Depuis plusieurs années, la multiplication des contrats entre en concurrence avec le recrutement sous statut. Aujourd’hui, 20 % des personnels relevant de la fonction publique sont contractuels. Ce mode de recrutement fragilise le principe d’indépendance des fonctionnaires puisqu’il rend l’agent plus dépendant de son employeur. La contractualisation est aussi une source d’incertitude pour l’avenir : les personnels peuvent être freinés dans leur volonté de s’engager pleinement dans des projets qu’ils ne sont pas sûrs de pouvoir mener à leur terme.
De plus, le développement des politiques de new management public a pour objectif de casser les cadres collectifs au profit d’une gestion individuelle des personnels, avec comme conséquence néfaste, le risque de perdre de vue la défense de l’intérêt général.
La FSU et ses syndicats luttent pour le maintien de l’indépendance des fonctionnaires et contre la mise en concurrence des personnels qui ne peut aboutir qu’à du mal être au travail.
– le principe de continuité du service public : l’État doit garantir la présence des services publics sur l’ensemble des territoires. En contrepartie de la garantie de l’emploi, le fonctionnaire doit se rendre sur le lieu de travail qu’on lui indique.
Mais les politiques de destruction de l’emploi public (non remplacement d’un fonctionnaire sur deux par exemple) que l’on connaît depuis des décennies, ont eu pour conséquence de réduire considérablement l’offre de service public, rendant les possibilités de mutations quasiment impossibles dans bon nombre de secteurs.
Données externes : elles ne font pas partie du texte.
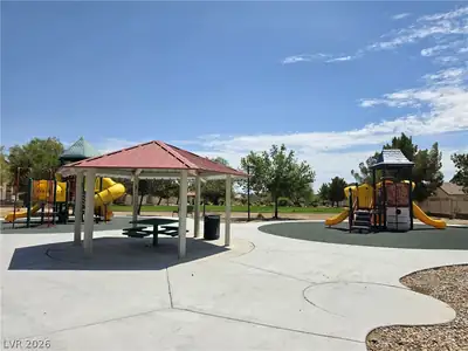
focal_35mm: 23
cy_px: 176
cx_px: 234
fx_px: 311
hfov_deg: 73.9
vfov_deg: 58.9
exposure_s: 1/7939
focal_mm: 6.5
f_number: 1.4
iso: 32
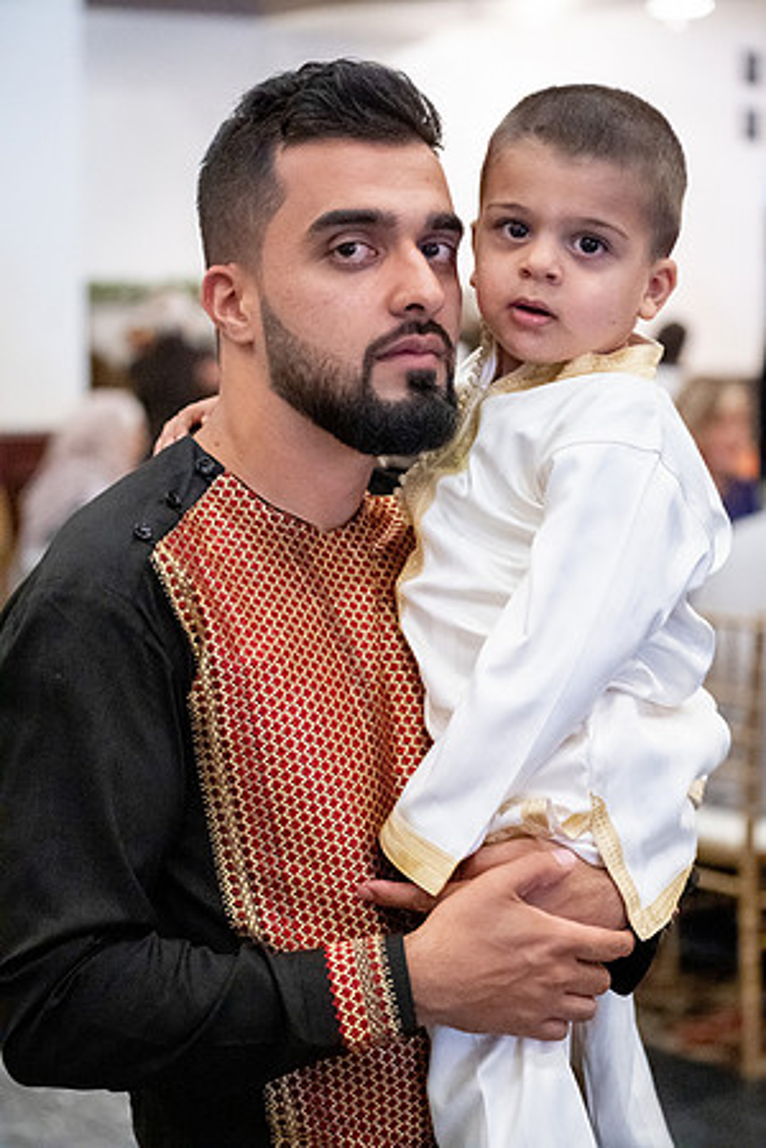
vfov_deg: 23.9
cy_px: 574
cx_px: 383
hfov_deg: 16.1
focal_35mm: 85
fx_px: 2713
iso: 32000
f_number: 4
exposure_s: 1/320
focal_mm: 85
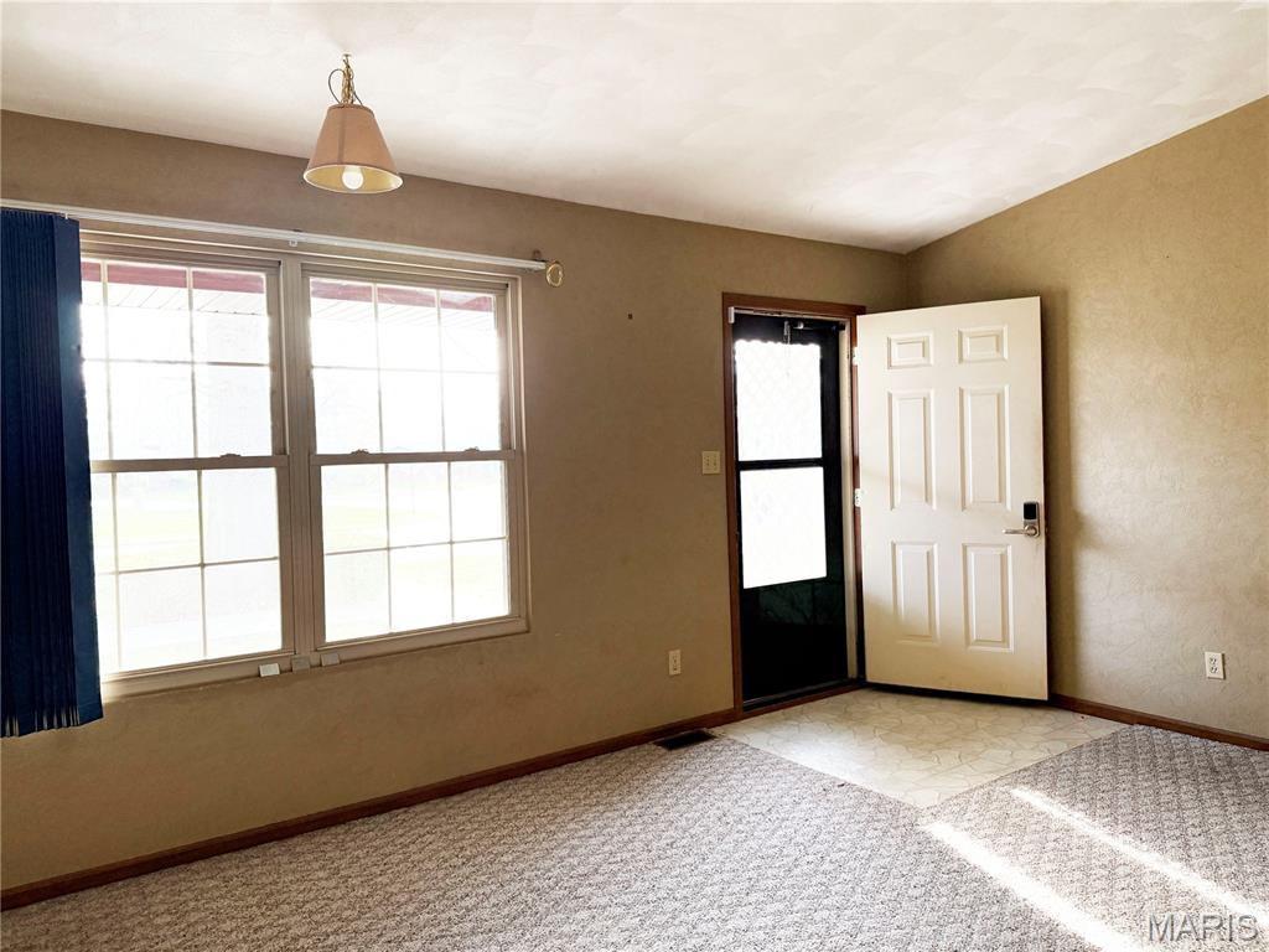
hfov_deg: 71.6
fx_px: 880
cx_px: 634
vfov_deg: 56.8
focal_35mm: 24
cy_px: 476
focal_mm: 6.76
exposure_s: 1/231
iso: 200
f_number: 1.78
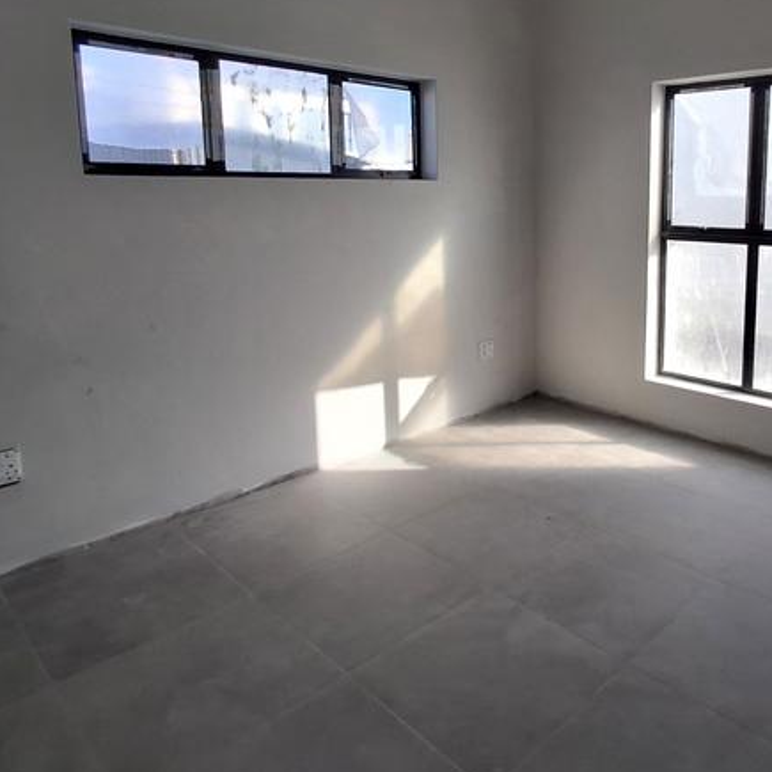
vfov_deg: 60.2
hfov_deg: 59.4
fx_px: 656
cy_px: 293
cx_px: 522
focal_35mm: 26
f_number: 2.2
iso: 40
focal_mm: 1.64
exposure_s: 1/667
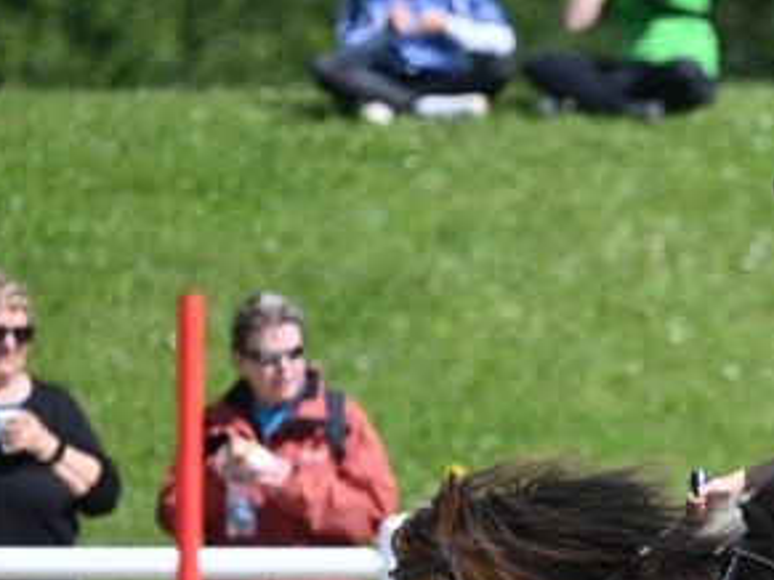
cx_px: 963
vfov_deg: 1.4
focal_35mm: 1056
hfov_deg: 1.9
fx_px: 23602
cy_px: 577
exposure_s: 1/1250
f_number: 5.6
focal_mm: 400
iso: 360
Ainsi, les personnels sont privés d’un droit qui les poussent à chercher des solutions individuelles.
Pour la FSU et ses syndicats, il est urgent et indispensable de recréer des solutions collectives qui sont à terme plus protectrices que les mesures individuelles.
– le principe de neutralité : le fonctionnaire ne doit pas agir selon ses préférences mais servir l’intérêt général.
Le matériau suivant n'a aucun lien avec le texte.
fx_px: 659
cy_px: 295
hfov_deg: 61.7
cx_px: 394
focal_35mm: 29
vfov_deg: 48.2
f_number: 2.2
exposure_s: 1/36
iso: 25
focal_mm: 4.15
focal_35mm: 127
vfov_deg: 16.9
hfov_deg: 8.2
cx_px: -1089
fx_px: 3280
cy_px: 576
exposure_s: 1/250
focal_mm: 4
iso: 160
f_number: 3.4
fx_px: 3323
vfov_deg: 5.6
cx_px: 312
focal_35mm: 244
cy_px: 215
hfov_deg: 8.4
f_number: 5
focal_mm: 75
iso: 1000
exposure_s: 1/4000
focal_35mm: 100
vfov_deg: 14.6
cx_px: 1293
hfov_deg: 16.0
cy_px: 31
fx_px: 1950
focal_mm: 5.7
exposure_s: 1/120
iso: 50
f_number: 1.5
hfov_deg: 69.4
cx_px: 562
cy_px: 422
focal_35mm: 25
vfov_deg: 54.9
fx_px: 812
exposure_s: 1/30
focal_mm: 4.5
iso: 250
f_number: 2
La FSU et ses syndicats dénoncent la volonté d’E. Macron de vouloir généraliser la rémunération au mérite. D’autant plus que le « mérite », tel que pensé par le Président signifie « performance ». Or, une performance ne peut être évaluée qu’à partir de critères mesurables. Ainsi, les personnels sont incités à se détourner de leur mission de service public pour se concentrer sur les indicateurs qui serviront à leur promotion.
Aujourd’hui, il y a une forte volonté du gouvernement à revenir au concept du « fonctionnaire sujet » : « le fonctionnaire est un homme de silence. Il sert, il travaille, il se tait. »
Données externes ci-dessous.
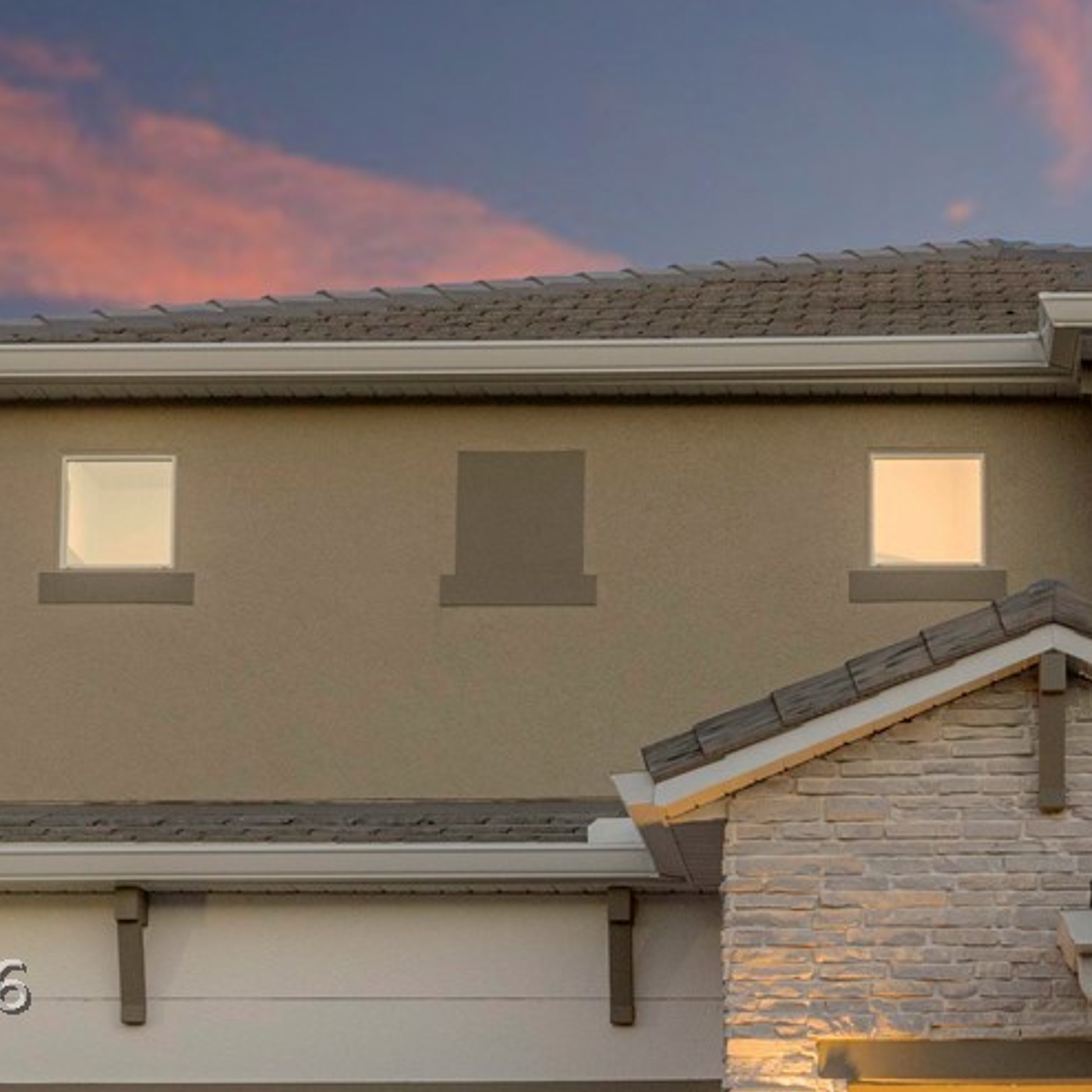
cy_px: 983
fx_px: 3747
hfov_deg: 16.4
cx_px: 899
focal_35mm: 105
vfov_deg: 16.4
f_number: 18
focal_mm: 36
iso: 800
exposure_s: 1/3
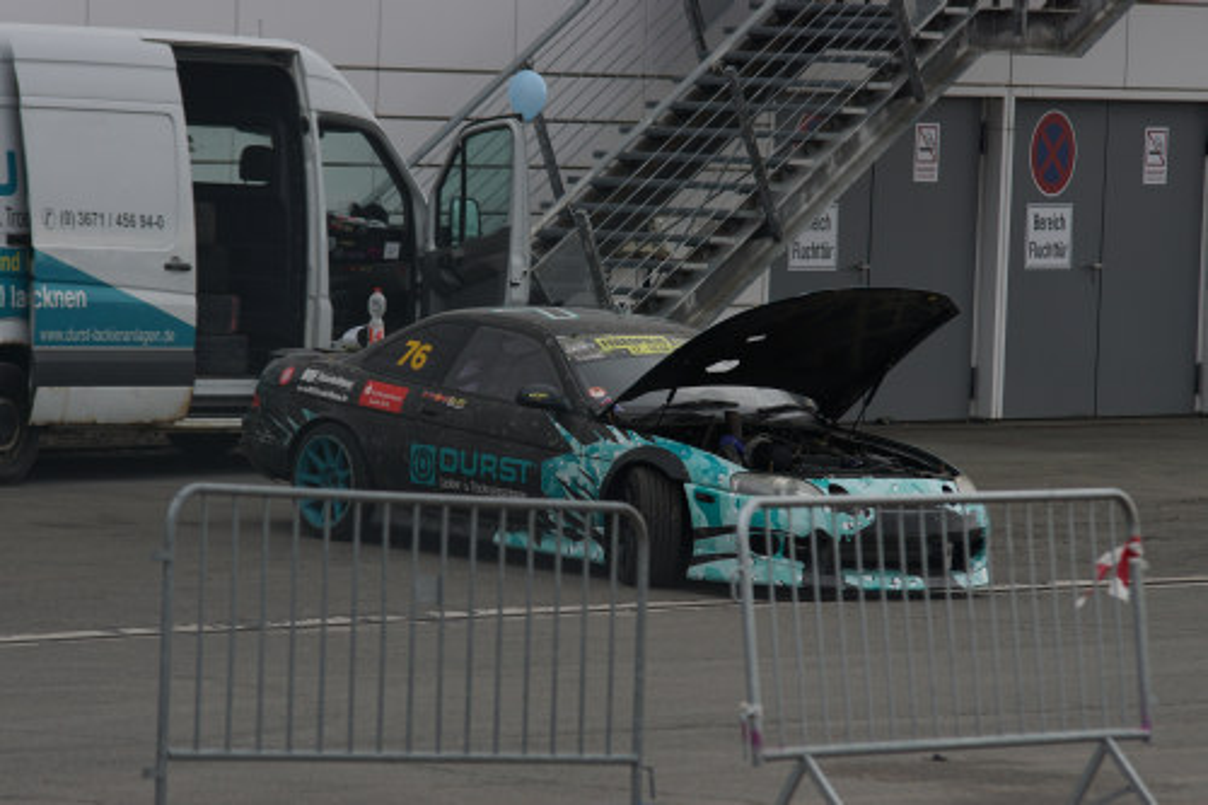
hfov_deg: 6.9
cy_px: 402
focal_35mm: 300
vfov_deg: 4.6
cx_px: 604
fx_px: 10063
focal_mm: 200
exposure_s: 1/160
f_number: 5.6
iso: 160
La FSU luttera ardemment pour s’opposer à toute velléité d’un retour au XIXème siècle.
Nous devons toutes et tous garder à l’esprit que le statut du fonctionnaire, tel que pensé après 1945, et les règles construites collectivement au fil des années sont indispensables pour répondre aux besoins de la société et de l’intérêt général.
En tant que fonctionnaires, nous sommes porteurs de valeurs que certains ministres et députés mettent à mal. Collectivement, nous nous devons de ne pas laisser faire.